▶ _TASK TO CARRY OUT_
From the entries below, copy out every line with "later" in it.

Data records:

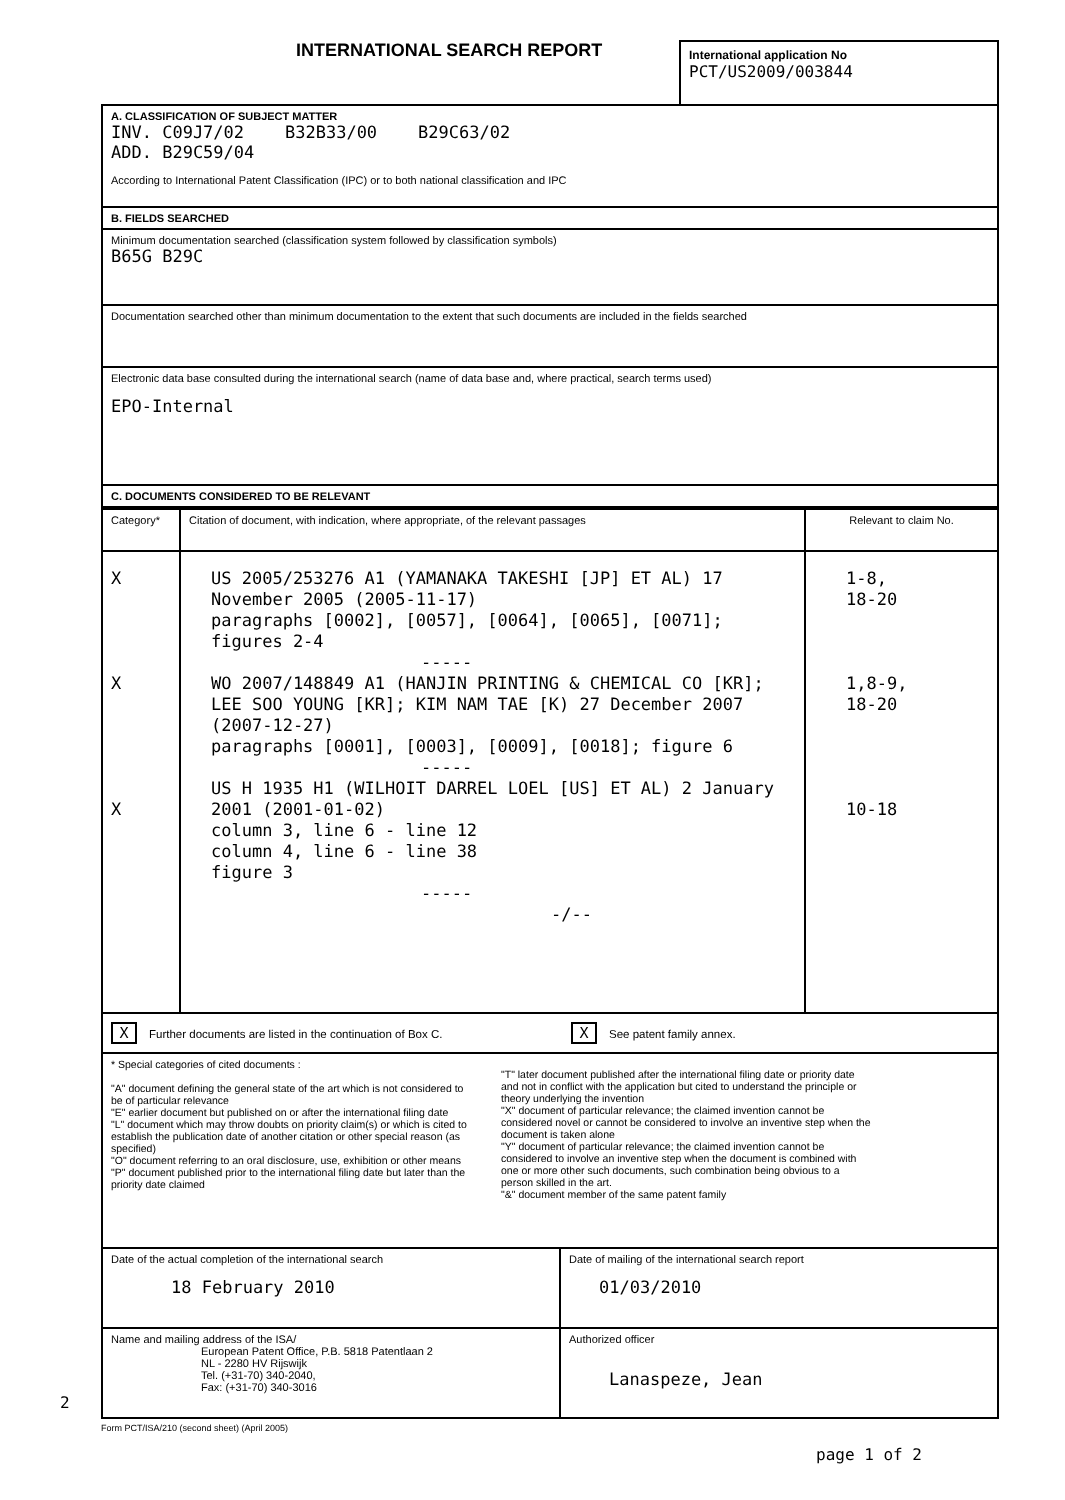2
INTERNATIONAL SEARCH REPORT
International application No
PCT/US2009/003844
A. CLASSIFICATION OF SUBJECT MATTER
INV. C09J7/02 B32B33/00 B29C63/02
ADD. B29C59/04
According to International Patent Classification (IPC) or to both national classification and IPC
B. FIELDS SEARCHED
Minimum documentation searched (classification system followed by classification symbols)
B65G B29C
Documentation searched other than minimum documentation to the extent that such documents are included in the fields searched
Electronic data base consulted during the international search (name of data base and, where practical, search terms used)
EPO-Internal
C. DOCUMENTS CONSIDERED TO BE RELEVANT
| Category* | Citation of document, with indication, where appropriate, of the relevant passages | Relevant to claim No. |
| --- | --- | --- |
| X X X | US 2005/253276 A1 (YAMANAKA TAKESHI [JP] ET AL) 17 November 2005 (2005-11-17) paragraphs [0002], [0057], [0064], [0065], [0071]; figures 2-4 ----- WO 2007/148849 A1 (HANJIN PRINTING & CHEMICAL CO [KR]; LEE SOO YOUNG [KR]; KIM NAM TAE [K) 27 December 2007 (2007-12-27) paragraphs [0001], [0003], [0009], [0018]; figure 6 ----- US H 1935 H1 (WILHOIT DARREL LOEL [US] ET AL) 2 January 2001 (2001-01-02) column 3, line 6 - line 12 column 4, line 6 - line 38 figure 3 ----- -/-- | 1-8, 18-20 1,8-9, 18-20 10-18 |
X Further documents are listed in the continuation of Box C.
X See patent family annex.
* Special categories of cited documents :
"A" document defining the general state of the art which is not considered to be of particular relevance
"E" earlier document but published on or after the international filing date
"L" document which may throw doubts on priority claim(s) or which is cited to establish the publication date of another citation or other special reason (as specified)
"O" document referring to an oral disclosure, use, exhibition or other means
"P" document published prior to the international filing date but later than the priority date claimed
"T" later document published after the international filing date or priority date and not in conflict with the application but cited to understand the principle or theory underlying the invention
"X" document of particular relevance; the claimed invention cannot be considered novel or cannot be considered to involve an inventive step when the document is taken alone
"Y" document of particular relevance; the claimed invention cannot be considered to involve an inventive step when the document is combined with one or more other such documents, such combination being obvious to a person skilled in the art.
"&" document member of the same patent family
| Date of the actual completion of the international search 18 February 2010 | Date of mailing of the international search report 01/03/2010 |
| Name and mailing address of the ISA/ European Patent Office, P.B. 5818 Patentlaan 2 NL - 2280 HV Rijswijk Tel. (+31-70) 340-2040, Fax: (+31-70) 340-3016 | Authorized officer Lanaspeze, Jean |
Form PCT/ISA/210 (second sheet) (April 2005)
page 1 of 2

▶ _RESULT_
"P" document published prior to the international filing date but later than the priority date claimed
"T" later document published after the international filing date or priority date and not in conflict with the application but cited to understand the principle or theory underlying the invention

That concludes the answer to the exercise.